Now the bottom is rusted, and we believe that it is leaking.

I know that when I touched the bottom of it I got a shock. Electric heater shocking us...not good.

Also looking into the "On Demand" water heaters. I know Belle did a review of them a couple of years ago, but I forgot what she said. If "Search" works I will try to find out.
 
Posted by Magson (Member # 2300) on :
 
Here's a Google search of reviews if that helps.
 
Posted by Belle (Member # 2314) on :
 
My husband's opinion of them (on-demand water heaters) was not very positive. This stems from customers being unhappy with the heat of the water...at least two people had him come back out and remove the systems and put a conventional sysem back in.

However...let me add the caveat that my husband no longer owns a plumbing company and the ones he installed were shortly after they came out. He hasn't installed a system for years now, so there is every likelihood that they are better now. I would try and talk to someone I know that has one and see how happy they are with it.
 
Posted by Magson (Member # 2300) on :
 
The one I grew up with had a thermostat. We set it high enough that you could run 2 showers simultaneously. Neither was "hot" but both were "sufficiently warm."

The one my dad has in Minnesota now is fine for 1 shower, but to fill the tub you only need the hot water knob. . . .
 
Posted by andi330 (Member # 8572) on :
 
Have you thought about a tankless? They're supposed to be much more energy efficient as they only heat the water you use. I've also heard that there may be tax credits involved if you purchase one. Though I don't know the details on that if it's true.
 
Posted by andi330 (Member # 8572) on :
 
Wow. I should totally read the whole thread before posting.
 
Posted by BlueWizard (Member # 9389) on :
 
The tankless on-demand hot water heaters are very efficient, but the cost twice as much money to purchase. You need to consider how many years it is going to take to pay for that extra cost.

How well they work and how much money they save is based on how high they have to raise the water over the water's normal ambient temperature. For example, if the water out of the tap is 75dF and you want to raise it to 120dF, that means you are trying to raise the water temperature 45dF.

To accomplish that, the flow rate slows down. The higher the temperature differential, the slower the flow has to be for the water heater to keep up.

A normal water heater, is also rated in flow capacity. 40 gal or 50 gal is not the tank capacity, but the flow rate.

The minute you start pulling hot water out, cold water starts flowing in, and that dilutes the temperature. Then the heating element kicks on and tries to heat the water faster than the cold water is cooling it off.
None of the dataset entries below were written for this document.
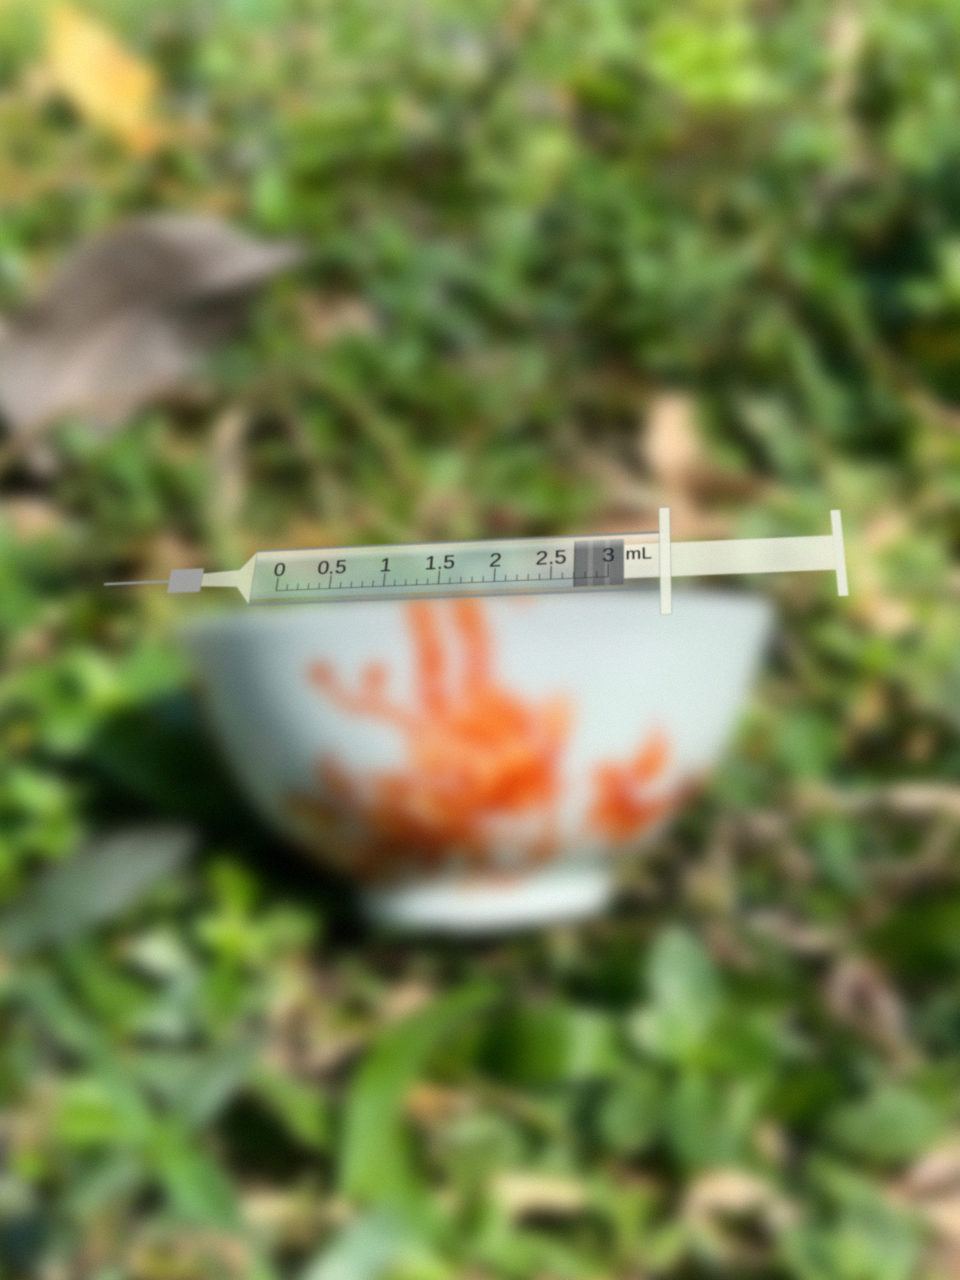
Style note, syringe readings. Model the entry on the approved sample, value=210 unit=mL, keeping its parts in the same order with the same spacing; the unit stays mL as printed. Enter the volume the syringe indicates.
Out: value=2.7 unit=mL
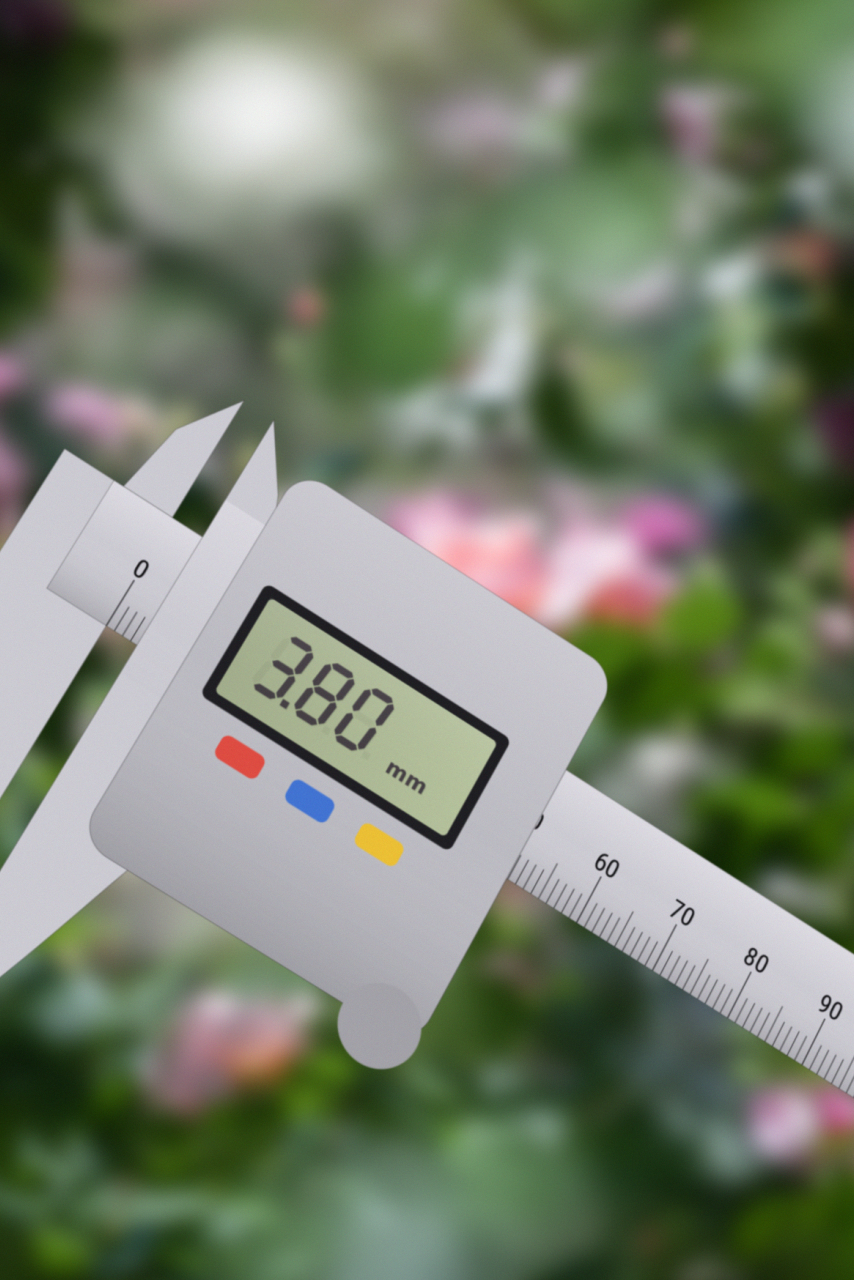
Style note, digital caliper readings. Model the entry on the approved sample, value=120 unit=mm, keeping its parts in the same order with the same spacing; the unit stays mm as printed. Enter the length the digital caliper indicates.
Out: value=3.80 unit=mm
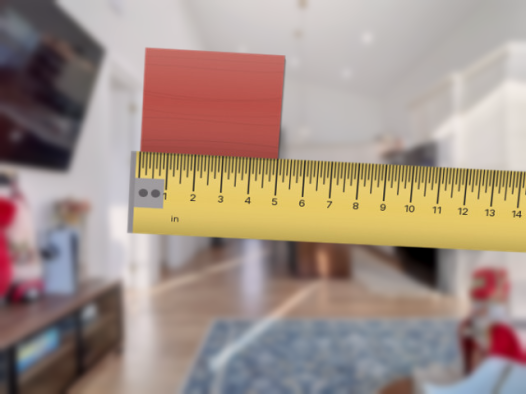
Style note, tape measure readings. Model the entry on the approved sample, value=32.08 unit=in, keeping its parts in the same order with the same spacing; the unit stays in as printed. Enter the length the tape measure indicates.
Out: value=5 unit=in
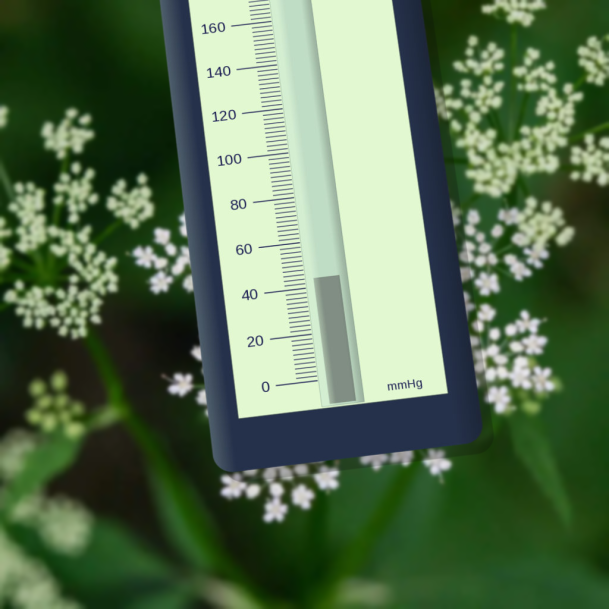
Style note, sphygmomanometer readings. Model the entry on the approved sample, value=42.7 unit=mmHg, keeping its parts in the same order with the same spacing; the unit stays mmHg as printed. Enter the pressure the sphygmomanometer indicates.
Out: value=44 unit=mmHg
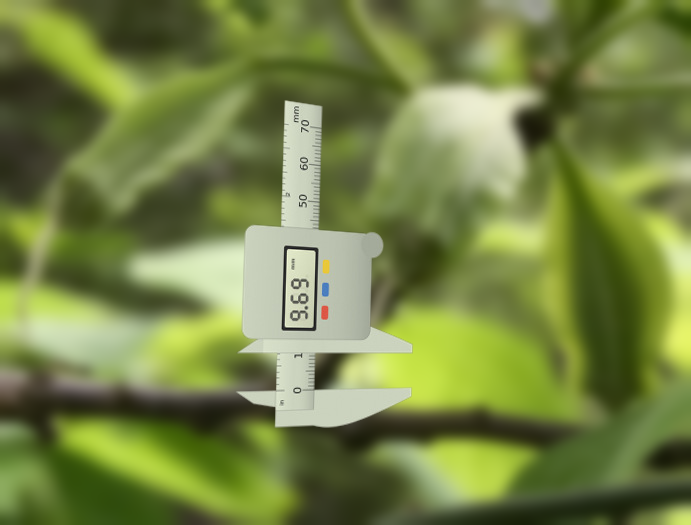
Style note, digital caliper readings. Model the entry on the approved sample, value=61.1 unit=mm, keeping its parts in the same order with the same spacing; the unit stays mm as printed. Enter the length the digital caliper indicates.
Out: value=9.69 unit=mm
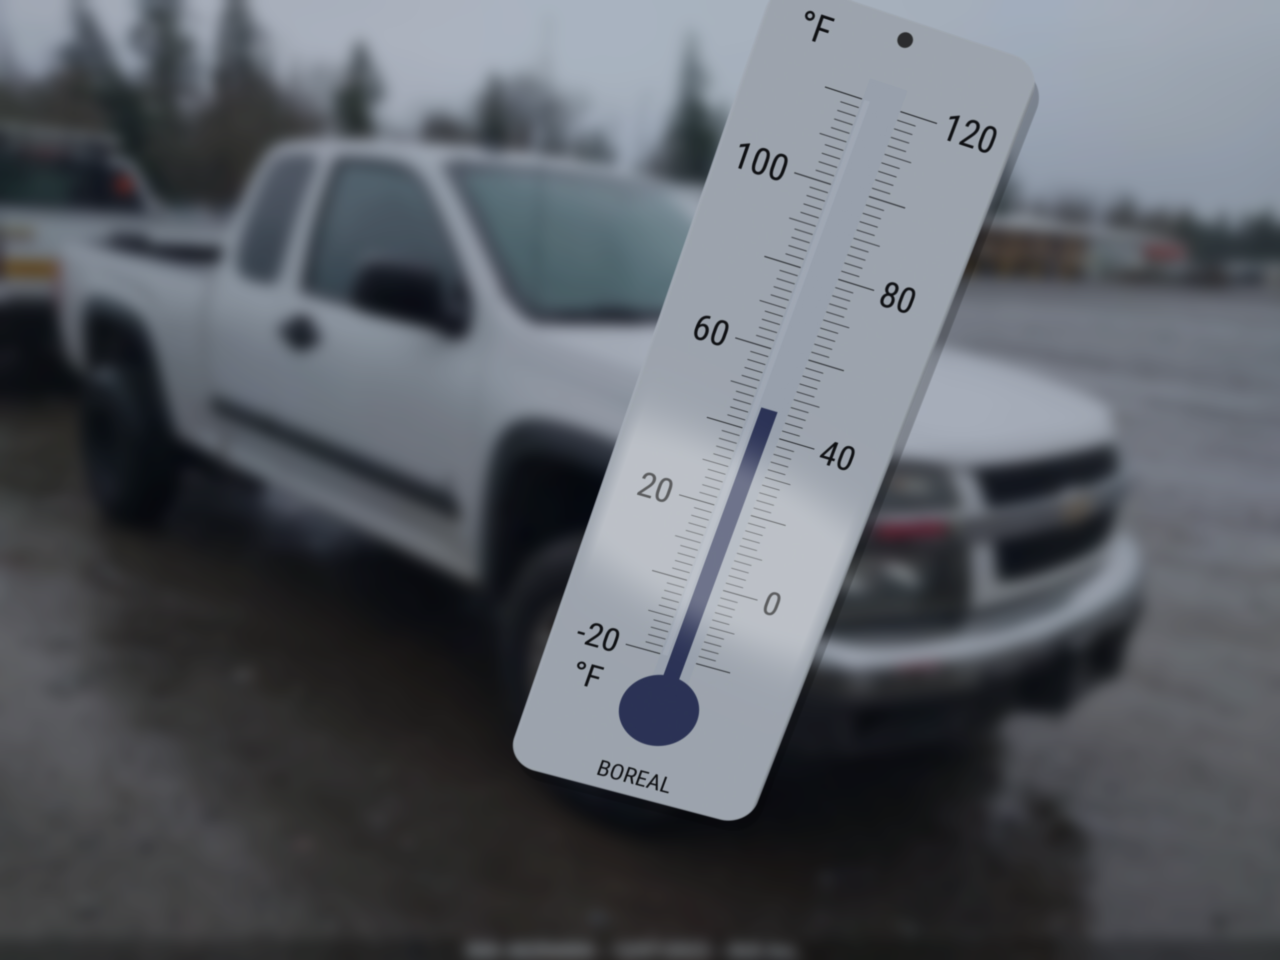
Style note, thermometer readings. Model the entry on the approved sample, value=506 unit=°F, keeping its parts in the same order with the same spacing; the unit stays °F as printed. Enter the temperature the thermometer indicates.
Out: value=46 unit=°F
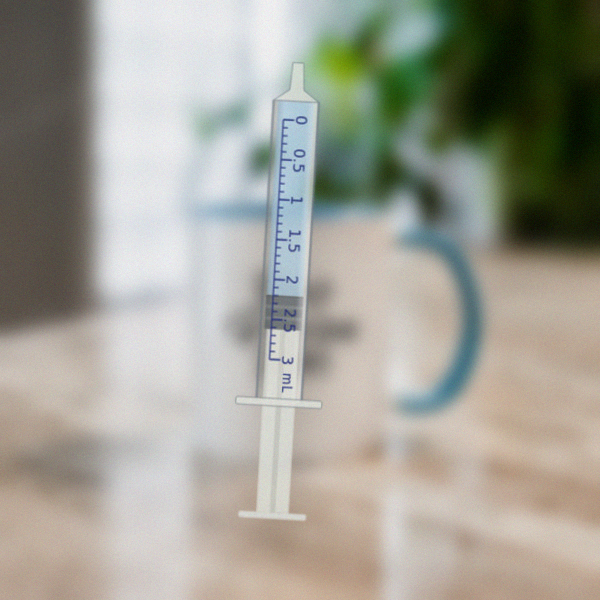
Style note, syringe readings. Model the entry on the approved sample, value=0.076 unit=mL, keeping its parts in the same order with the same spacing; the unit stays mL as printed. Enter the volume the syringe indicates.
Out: value=2.2 unit=mL
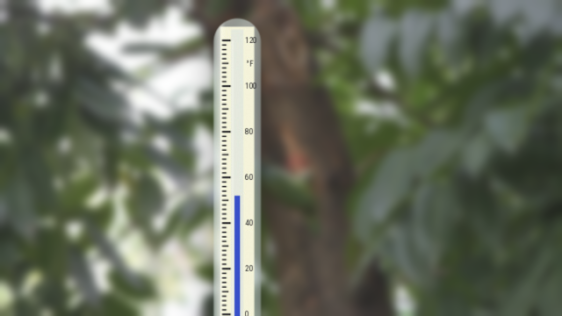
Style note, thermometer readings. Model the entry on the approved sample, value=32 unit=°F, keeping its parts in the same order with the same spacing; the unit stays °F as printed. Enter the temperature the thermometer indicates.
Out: value=52 unit=°F
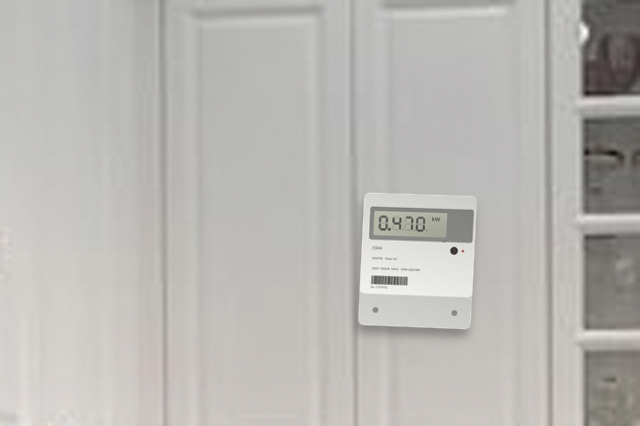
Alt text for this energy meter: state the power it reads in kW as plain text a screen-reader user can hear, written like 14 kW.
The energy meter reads 0.470 kW
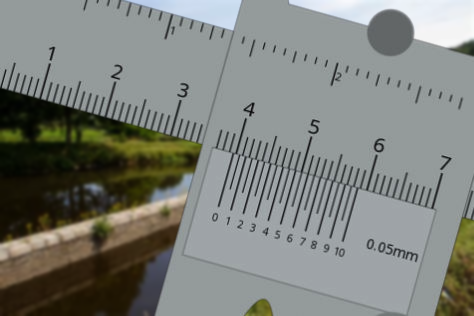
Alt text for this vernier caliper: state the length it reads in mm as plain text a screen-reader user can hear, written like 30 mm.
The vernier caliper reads 39.6 mm
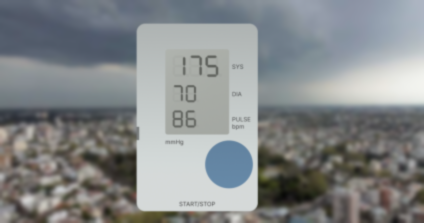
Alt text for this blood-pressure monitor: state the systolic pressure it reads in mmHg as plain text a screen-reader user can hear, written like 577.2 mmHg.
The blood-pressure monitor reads 175 mmHg
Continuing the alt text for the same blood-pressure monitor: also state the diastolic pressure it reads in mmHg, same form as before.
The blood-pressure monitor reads 70 mmHg
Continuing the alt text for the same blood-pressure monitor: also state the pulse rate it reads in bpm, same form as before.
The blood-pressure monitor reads 86 bpm
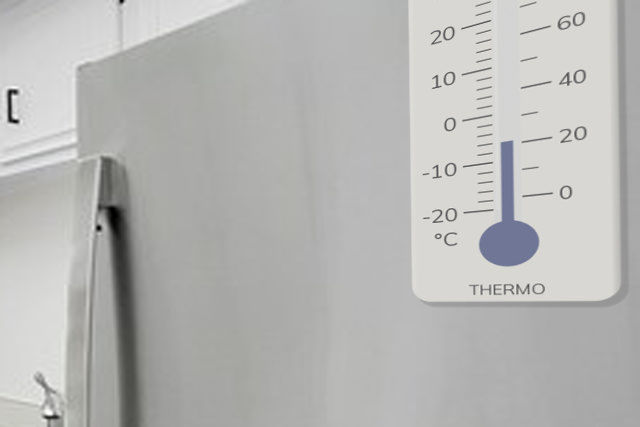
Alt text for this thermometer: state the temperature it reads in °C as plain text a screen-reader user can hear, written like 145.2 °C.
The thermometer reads -6 °C
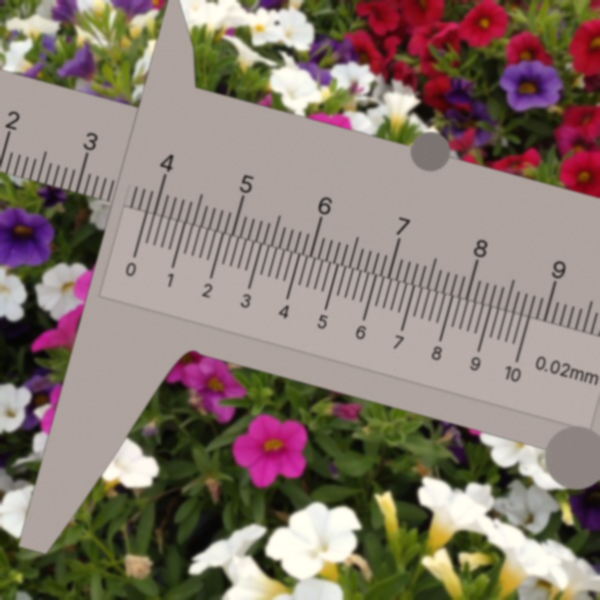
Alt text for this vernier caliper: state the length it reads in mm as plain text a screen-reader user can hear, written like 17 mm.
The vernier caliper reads 39.0 mm
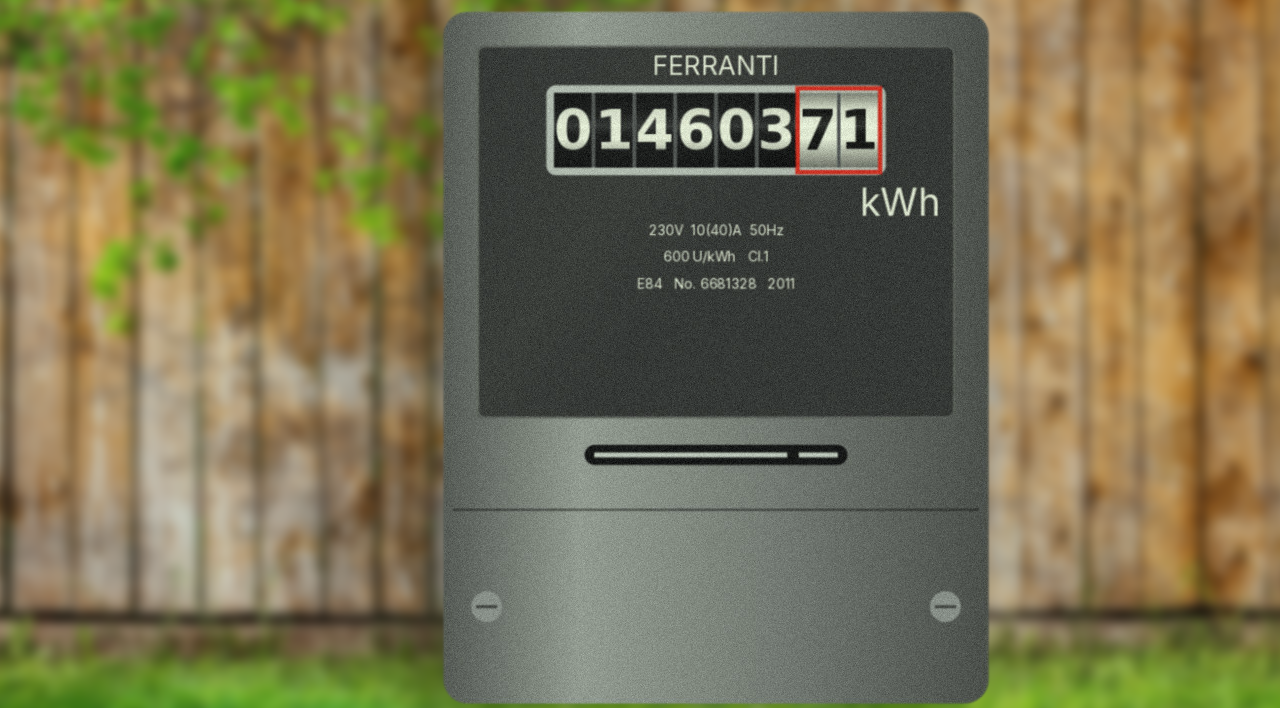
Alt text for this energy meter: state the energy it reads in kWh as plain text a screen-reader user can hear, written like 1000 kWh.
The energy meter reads 14603.71 kWh
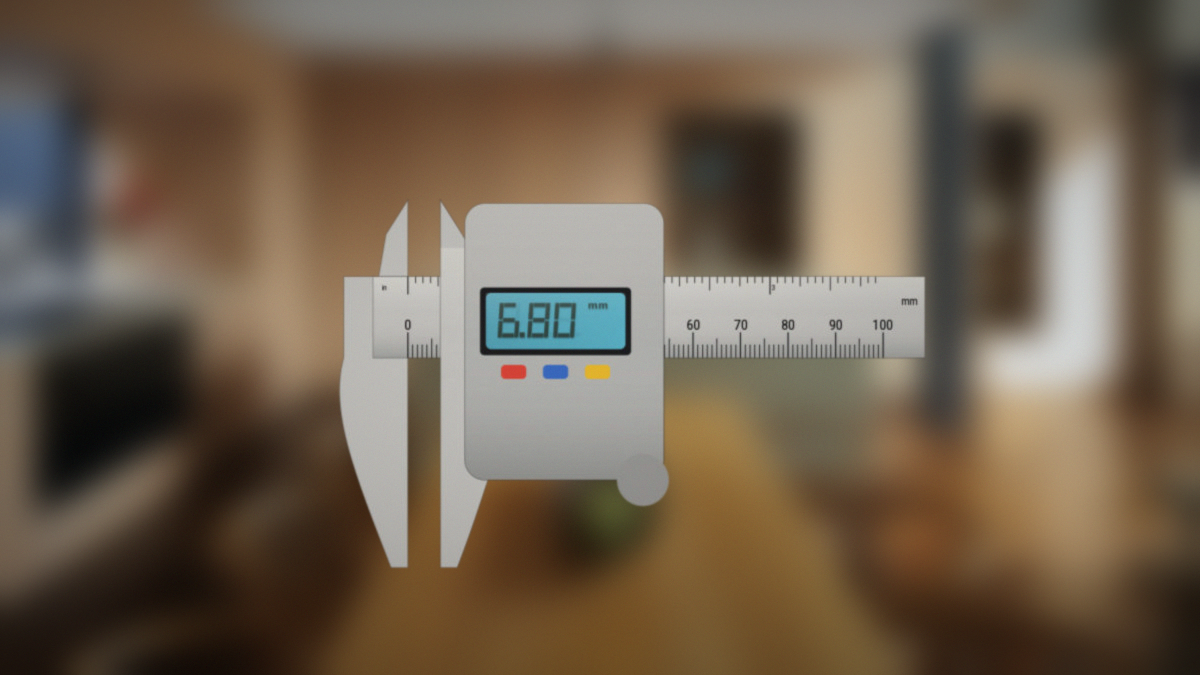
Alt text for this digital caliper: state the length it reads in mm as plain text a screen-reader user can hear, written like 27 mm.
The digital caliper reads 6.80 mm
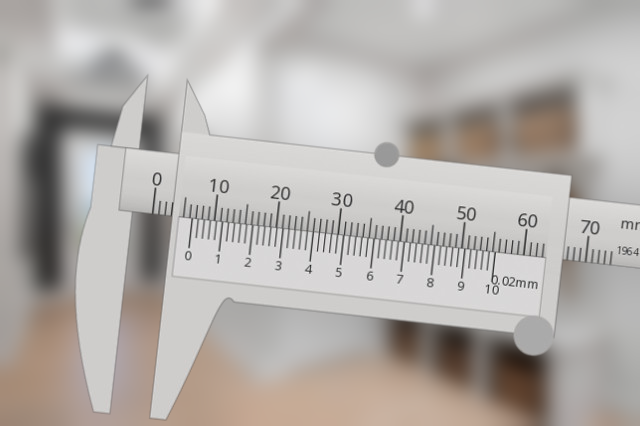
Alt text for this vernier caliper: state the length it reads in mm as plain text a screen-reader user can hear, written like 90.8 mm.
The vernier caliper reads 6.4 mm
It can do this but not indefinitely. Eventually the cold water wins, and the working temperature of the hot water is lost.

A 50 gal heater can sustain the hot water longer for a give flow rate. The drawback is, that it is keeping a lot of water hot that is never getting used. You use minutes of hot water per day, but the 'tank' type water heater, keep the water hot 24 hrs a day. That's not that efficient.

So, for either type, you need to consider how hot the water is going to be, how high you must raise the temperature above ambient, and how fast and how long you intend to draw on the hot water.

For most houses, a 40 gal or 50 gal is enough. If you have a small house, and live alone, you might get buy with a 30 gal.